India’s economic growth most likely matched government predictions because demand sparked an expansion in the services sector and mitigated the effects of high borrowing rates. According to the consensus estimate in a Bloomberg survey, which is in line with a government forecast given three months ago, data due on Wednesday is anticipated to reveal that the gross domestic product increased by 7% in the year leading up to March 2023. India continues to have one of the fastest growth rates among the major international economies, despite the slowdown from the expansion of 9.1% in the previous fiscal year.
The study revealed that Asia’s third-largest economy probably expanded by 5% from January to March of last year. Even while this is a growth over the prior quarter, irregular monsoon rains and an impending global slowdown could throw a wrench in the works. Abheek Barua, the head economist of HDFC Bank, observed that high-frequency indicators improved in the most recent quarter. “Corporate margins expanded, government investment activity remained robust, particularly in the building of roads, and consumption demand kept steady amid slightly lower inflation level.”
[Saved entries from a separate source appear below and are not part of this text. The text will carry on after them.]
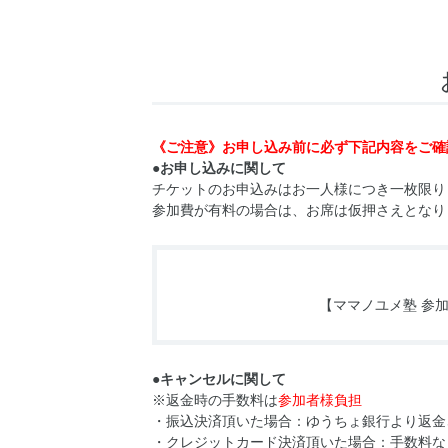
《ご注意》お申し込み前に必ず下記内容をご確
●お申し込みに関して
チケットのお申込みはお一人様につき一枚限り
参加費が有料の場合は、お席は仮押さえとなり
【ママノユメ塾 参
●キャンセルに関して
※返金時の手数料は
参加者様負担
・振込決済頂いた場合：ゆうちょ銀行より返金
・クレジットカード決済頂いた場合：手数料な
The central bank may feel more at ease pausing for a second consecutive meeting on June 8 thanks to India’s strong growth, which might comfort it that its monetary tightening hasn’t had a significant negative impact on the economy. In a Bloomberg survey, economists projected this result. Shaktikanta Das, governor of the Reserve Bank of India, suggested this week that the growth rate from the prior year might have exceeded 7% as evidenced by data from the most recent quarter. He emphasized that the fight against inflation is far from ended and that the present rate hold is more of a halt than a change.
Following spending most of the previous fiscal year above the RBI’s target ceiling of 6%, inflation dropped to 4.7% in April. Market observers now have more reason to believe that borrowing costs won’t increase in the future, encouraging spending and investment leading up to the summer’s presidential elections. While the benchmark stock index is circling its all-time high due to ongoing foreign investor buying, the yield on the benchmark 10-year bond has fallen below 7% from its high of 7.6% in June.
With more than 50% of the country’s GDP made up of services, this sector has emerged as a crucial growth engine. India has been expanding its market share in the fields of information technology and business consulting, which has caused services activity to reach its highest level in nearly 13 years. According to Gaura Sen Gupta, an economist at IDFC First Bank, the data may imply that spending on trade, lodging, transit, and government increased in the most recent quarter. According to her, consumption in urban regions is probably still strong due to job growth in the formal sector, while demand in rural areas may be beginning to show “nascent signs of recovery” driven by pay growth.